▸ Task directions
Rewrite the lines, starting with the one that contains "然 ‧ 經典原味(小)" and going on through the one that contains "vom Grill und", as a Markdown table with the columns No. and Text Line, leaving out any blank lines.

(Page-level text extractions)

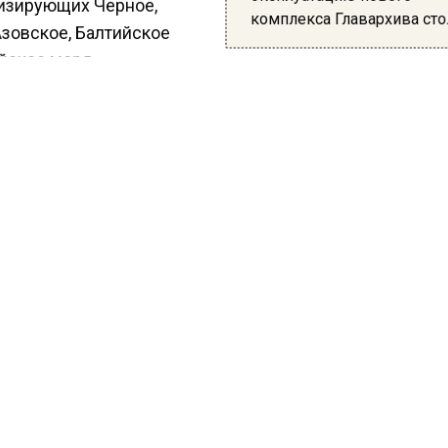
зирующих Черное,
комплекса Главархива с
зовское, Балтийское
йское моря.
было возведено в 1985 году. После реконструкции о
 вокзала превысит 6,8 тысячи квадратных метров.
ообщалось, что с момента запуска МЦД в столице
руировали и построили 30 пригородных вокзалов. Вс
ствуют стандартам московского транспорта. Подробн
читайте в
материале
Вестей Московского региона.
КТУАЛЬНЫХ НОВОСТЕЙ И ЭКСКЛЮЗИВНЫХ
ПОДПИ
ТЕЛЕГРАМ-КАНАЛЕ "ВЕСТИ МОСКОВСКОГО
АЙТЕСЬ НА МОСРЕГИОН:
...
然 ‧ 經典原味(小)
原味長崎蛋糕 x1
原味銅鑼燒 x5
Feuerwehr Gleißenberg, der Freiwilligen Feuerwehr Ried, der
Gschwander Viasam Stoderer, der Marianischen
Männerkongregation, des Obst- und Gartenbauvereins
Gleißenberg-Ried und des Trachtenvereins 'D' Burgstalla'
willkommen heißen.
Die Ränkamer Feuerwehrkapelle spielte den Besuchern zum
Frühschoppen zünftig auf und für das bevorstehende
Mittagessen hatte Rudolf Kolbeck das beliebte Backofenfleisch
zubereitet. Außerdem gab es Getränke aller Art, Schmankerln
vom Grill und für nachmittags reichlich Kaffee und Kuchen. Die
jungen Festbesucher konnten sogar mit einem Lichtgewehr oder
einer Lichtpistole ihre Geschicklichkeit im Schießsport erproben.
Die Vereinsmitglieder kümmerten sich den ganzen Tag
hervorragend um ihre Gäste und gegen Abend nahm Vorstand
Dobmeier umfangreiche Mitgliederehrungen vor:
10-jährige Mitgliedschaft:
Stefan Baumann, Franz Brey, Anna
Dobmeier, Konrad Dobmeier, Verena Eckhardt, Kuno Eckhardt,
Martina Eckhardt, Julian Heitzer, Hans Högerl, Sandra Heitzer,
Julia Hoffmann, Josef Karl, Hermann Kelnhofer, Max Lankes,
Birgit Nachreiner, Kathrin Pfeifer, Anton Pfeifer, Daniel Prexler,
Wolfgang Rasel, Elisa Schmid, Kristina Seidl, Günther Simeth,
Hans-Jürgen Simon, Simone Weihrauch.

▸ Answer to this task
| No. | Text Line |
|---|---|
| 1 | 然 ‧ 經典原味(小) |
| 2 | 原味長崎蛋糕 x1 |
| 3 | 原味銅鑼燒 x5 |
| 4 | Feuerwehr Gleißenberg, der Freiwilligen Feuerwehr Ried, der |
| 5 | Gschwander Viasam Stoderer, der Marianischen |
| 6 | Männerkongregation, des Obst- und Gartenbauvereins |
| 7 | Gleißenberg-Ried und des Trachtenvereins 'D' Burgstalla' |
| 8 | willkommen heißen. |
| 9 | Die Ränkamer Feuerwehrkapelle spielte den Besuchern zum |
| 10 | Frühschoppen zünftig auf und für das bevorstehende |
| 11 | Mittagessen hatte Rudolf Kolbeck das beliebte Backofenfleisch |
| 12 | zubereitet. Außerdem gab es Getränke aller Art, Schmankerln |
| 13 | vom Grill und für nachmittags reichlich Kaffee und Kuchen. Die |